問題の文書は、2015年4月、愛媛県や同県今治市の職員、加計学園幹部が柳瀬氏らと面会した際に愛媛県が作成したとされる文書。柳瀬氏はこの面会について、昨年7月の参院予算委員会で「私の記憶する限りはお会いしていない」と複数回、答弁している。
立憲の辻元清美国対委員長は柳瀬氏らの証人喚問を求める理由について、「加計問題について二人とも国会で虚偽の答弁をしたのではないか。総理の意思が強く働いたのではないか、事実を語っていただく必要がある」と強調。同日午後に自民党の森山裕国対委員長と会談し、証人喚問の要求を伝えた。
希望の党の泉健太国対委員長は「国会審議において役所から出てくる資料を信用できる環境にはない非常事態だ。深刻な局面だと認識を一致した」と語り、野党で連携して国会対応に当たる考えを示した。

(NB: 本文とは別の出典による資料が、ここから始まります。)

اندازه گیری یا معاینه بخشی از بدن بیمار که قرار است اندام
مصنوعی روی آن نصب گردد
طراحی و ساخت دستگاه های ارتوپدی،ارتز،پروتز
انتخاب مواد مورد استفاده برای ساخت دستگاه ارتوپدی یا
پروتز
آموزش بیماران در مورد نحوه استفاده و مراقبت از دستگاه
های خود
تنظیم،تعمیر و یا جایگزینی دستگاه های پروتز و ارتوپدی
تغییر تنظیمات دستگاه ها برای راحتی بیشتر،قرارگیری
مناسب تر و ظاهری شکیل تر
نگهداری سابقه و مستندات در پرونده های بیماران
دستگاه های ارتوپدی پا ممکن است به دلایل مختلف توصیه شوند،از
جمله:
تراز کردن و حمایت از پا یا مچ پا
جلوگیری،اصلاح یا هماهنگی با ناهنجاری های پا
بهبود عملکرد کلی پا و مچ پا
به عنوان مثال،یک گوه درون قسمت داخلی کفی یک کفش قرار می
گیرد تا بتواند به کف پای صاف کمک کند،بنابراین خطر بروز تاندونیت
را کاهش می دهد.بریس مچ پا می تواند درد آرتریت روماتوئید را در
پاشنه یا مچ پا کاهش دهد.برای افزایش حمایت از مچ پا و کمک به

加計学園による獣医学部新設について、柳瀬氏が「首相案件」と語ったと記録された文書の存在が明るみに出たことで、野党は「明らかに安倍首相が関与していたことを示すものだ。首相の進退に関わる重大な疑惑となってきている」(共産党の小池晃書記局長)、「加計ありきだった疑いがさらに濃厚になった」(社民党の又市征治党首)と批判を強めている。
10日午前には野党6党の合同ヒアリングを開き、文書の存否を内閣府や文部科学省などの担当者にただした。政府側が「愛媛県に確認を求めている」(内閣府)とくり返したため、事実確認のためにいったん中断し、午後5時から再開する。